昔と較べて

私が不登校になったのは中学2年生の夏でした。1998年ですから、今、不登校で悩んでいる十代のみなさんは、まだ生まれていないか、赤ちゃんの頃です。

当時を振り返ると、今とは大きく変わっている所もあれば、そんなに変わらないなあと思えるところもあります。

ずいぶん変わったなあ、と感じるのはインターネットや携帯電話が今ほど普及していなかったことです。

私の実家がインターネットを導入するのが少し遅かったのもありますが、私が不登校になった時期に、ようやくインターネットに繋がったかどうか、といったところでした。

ですから私が不登校になった時、不登校や進学についての情報を調べるための手段は電話を使うか直接足を運ぶことに限られるわけで、今にして思えば両親はずいぶん苦労したのではないかと思います。

今では大抵の人がインターネットを利用することで、たくさんの情報を入手できます。パーソナルアカデミーに来ていただく方も、多くはインターネットで検索されてからいらっしゃいます。

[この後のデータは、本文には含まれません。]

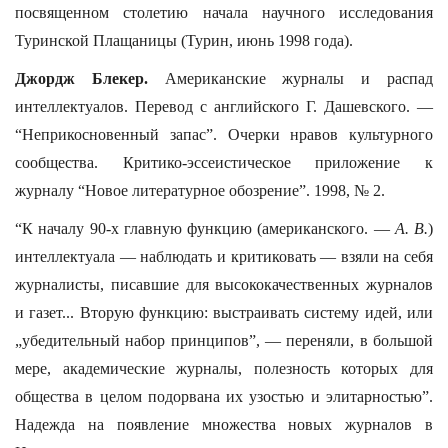
посвященном столетию начала научного исследования
Туринской Плащаницы (Турин, июнь 1998 года).
Джордж Блекер.
Американские журналы и распад
интеллектуалов. Перевод с английского Г. Дашевского. —
“Неприкосновенный запас”. Очерки нравов культурного
сообщества. Критико-эссеистическое приложение к
журналу “Новое литературное обозрение”. 1998, № 2.
“К началу 90-х главную функцию (американского. —
А. В.
)
интеллектуала — наблюдать и критиковать — взяли на себя
журналисты, писавшие для высококачественных журналов
и газет... Вторую функцию: выстраивать систему идей, или
„убедительный набор принципов”, — переняли, в большой
мере, академические журналы, полезность которых для
общества в целом подорвана их узостью и элитарностью”.
Надежда на появление множества новых журналов в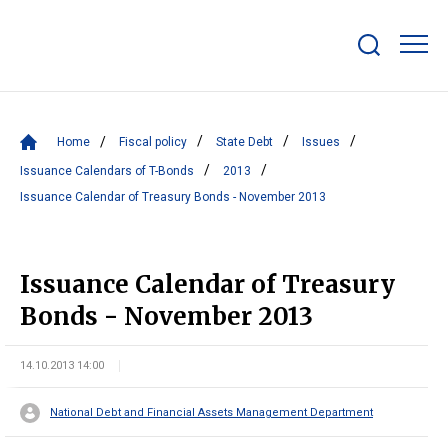
Show/hide
search
bar
Home
Fiscal policy
State Debt
Issues
Issuance Calendars of T-Bonds
2013
Issuance Calendar of Treasury Bonds - November 2013
Issuance Calendar of Treasury
Bonds - November 2013
14.10.2013 14:00
National Debt and Financial Assets Management Department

うまく活用すれば、不登校に悩む家庭の心強い味方になってくれるかもしれません。

携帯電話が始めて我が家にやってきたのも、私が不登校になってから、しばらくたってからだったと思います。

当時はスマフォなんてありません。たしかまだメールすら利用できない携帯電話だったような気がします。どこでもだれとでも、いつでも連絡を取り合える、というにはほど遠いものでした。当時の私は外出先で調子が悪くなる場合があったので、もし当時、携帯電話を家族全員が持っていれば、ずいぶんと安心できたのではないかと思いますね。

 

一方で、当時も今もあまり変わっていないところもあるでしょう。

すぐに思いつくのは、不登校という問題に直面したときに、本人や保護者、学校も、そのことに対して基本的には無力であるという所でしょうか。

最近は、かつてに比べれば不登校という言葉も一般化して、学校をはじめ社会全体でこの問題に取り組もうとする意識が出来上がっていると思います。しかしそれでも不登校に対する「特効薬」のようなものはないのでしょう。

学校がなんとかしてくれる、親がなんとかしてあげる。そんな簡単な問題ではないのです。あらゆる不登校生の悩みを取り除ける、万能の解決策はありません。

はっきりとした正解のない中で、本人と保護者が悩んだり失敗しながら、自分たちの進む道を探していくのでしょう。

こればっかりは、どれだけ世の中が便利になっても解決できないような気がします。